Here it is without the jargon: stop trusting something just because it is already inside your network.
Why the old model broke
The classic design was a castle. A hard perimeter — firewalls, a VPN — and a soft interior. Get inside the wall and you were trusted; the network assumed that location implied legitimacy. It worked when "inside" meant a physical office and a fixed set of machines.
That world is gone. Your services run across clouds, your staff connect from anywhere, your platform talks to a dozen third parties. "Inside the network" stopped meaning "trustworthy" a long time ago. And attackers learned the obvious lesson: breach one weak thing, and the flat, trusting interior lets you wander. Most serious breaches are not a single clever hack — they are one foothold followed by quiet lateral movement through a network that never asked them to prove themselves again.
The perimeter did not get stronger or weaker. It stopped being where the important decisions happen.
What "never trust, always verify" actually asks
Zero trust replaces location-based trust with per-request verification. Every access decision is made fresh, on identity and context, regardless of where the request comes from. The reference articulation is not a product — it is NIST Special Publication 800-207, and it is worth reading precisely because it is vendor-neutral. In practice it comes down to a few stubborn habits:
- Verify explicitly.

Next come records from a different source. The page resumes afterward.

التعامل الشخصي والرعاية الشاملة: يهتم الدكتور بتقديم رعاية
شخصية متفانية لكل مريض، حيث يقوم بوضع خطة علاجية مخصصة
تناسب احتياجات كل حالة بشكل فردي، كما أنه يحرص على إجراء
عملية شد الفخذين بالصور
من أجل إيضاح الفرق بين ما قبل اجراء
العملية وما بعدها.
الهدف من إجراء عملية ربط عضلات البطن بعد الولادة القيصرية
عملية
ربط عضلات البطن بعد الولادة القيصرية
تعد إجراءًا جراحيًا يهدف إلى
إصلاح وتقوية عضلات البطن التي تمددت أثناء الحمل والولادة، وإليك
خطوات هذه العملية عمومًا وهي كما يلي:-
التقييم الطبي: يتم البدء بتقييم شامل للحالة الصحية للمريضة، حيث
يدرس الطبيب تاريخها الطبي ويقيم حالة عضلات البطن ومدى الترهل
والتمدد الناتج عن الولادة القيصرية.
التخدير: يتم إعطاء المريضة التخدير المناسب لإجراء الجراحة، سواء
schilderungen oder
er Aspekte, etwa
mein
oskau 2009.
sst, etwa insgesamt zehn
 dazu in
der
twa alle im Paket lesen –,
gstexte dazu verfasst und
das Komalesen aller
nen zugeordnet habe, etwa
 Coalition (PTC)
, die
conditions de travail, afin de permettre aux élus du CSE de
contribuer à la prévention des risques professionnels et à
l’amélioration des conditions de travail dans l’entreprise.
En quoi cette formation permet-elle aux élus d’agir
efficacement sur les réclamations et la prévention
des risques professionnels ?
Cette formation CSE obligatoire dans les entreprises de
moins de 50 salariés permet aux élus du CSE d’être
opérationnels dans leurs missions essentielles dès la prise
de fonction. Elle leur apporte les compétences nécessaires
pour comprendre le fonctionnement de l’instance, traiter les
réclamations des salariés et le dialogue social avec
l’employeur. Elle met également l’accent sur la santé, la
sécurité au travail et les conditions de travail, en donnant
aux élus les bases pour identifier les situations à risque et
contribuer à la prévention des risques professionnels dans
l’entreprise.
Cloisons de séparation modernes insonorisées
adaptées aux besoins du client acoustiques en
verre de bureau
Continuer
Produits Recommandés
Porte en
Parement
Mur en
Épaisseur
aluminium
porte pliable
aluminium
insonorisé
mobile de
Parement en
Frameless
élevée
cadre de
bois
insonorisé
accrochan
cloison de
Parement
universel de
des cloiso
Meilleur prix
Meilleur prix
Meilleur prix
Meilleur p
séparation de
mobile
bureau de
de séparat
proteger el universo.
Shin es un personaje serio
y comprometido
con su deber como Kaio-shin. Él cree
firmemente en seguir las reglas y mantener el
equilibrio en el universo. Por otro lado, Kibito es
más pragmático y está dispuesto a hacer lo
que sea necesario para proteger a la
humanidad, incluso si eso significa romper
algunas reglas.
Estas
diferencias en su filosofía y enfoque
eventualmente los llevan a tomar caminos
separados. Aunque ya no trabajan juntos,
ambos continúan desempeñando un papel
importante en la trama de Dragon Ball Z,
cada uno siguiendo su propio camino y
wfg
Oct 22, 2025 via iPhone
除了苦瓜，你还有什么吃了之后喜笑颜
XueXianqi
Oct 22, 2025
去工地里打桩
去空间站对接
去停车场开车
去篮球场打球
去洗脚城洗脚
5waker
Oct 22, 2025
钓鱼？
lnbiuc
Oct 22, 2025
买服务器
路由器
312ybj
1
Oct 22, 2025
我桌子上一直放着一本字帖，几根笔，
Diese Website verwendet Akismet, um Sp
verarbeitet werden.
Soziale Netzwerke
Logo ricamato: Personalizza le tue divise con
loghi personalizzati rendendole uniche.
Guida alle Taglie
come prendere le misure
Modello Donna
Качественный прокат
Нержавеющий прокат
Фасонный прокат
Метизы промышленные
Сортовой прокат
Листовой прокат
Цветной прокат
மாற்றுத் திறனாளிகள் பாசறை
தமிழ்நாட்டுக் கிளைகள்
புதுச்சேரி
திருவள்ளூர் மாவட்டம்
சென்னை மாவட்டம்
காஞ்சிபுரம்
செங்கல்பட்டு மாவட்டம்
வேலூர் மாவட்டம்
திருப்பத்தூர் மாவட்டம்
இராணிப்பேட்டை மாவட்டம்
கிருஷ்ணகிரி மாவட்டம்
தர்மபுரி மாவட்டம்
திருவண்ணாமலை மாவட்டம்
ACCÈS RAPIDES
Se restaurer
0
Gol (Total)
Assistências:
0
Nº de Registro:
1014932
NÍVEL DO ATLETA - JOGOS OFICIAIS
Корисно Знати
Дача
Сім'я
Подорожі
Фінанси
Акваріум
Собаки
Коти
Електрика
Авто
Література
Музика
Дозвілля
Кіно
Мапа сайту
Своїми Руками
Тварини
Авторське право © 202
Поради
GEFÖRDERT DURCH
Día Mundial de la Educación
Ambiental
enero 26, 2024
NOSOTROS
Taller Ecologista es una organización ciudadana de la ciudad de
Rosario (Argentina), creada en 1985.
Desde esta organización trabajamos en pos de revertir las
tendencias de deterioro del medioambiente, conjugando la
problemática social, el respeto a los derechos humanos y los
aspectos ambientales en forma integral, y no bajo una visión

Authenticate and authorise every request on its own merits, not on which subnet it arrived from.
- Least privilege, always. Grant the minimum access needed, for the minimum time. A compromised component should be able to reach almost nothing.
- Assume breach. Design as if an attacker is already inside, and segment so that a foothold stays a foothold instead of becoming a tour.
Why it matters more when the stakes are high
For a platform that issues something valuable — a credential, a clearance, a financial outcome — lateral movement is the nightmare scenario. An attacker who reaches the exam bank, or the system that signs results, can compromise integrity at the source, quietly, in a way no candidate-facing control would catch. Segmentation and least privilege are what keep a contained incident from becoming a credibility collapse, the kind we described in the real cost of a compromised certification.
Where to start without boiling the ocean
You do not buy zero trust and you cannot do it all at once. The pragmatic path is incremental: get identity right first, because every other decision leans on it; segment your most sensitive systems so a breach elsewhere cannot reach them; remove standing privileges that exist "just in case." None of that requires a forklift upgrade, and each step shrinks the blast radius. This is the spine of our platform integrity and cyber defense work, and it underwrites the trust that delivery tools like OroLink depend on. Start with identity, segment what matters, and stop trusting the network just because it is yours.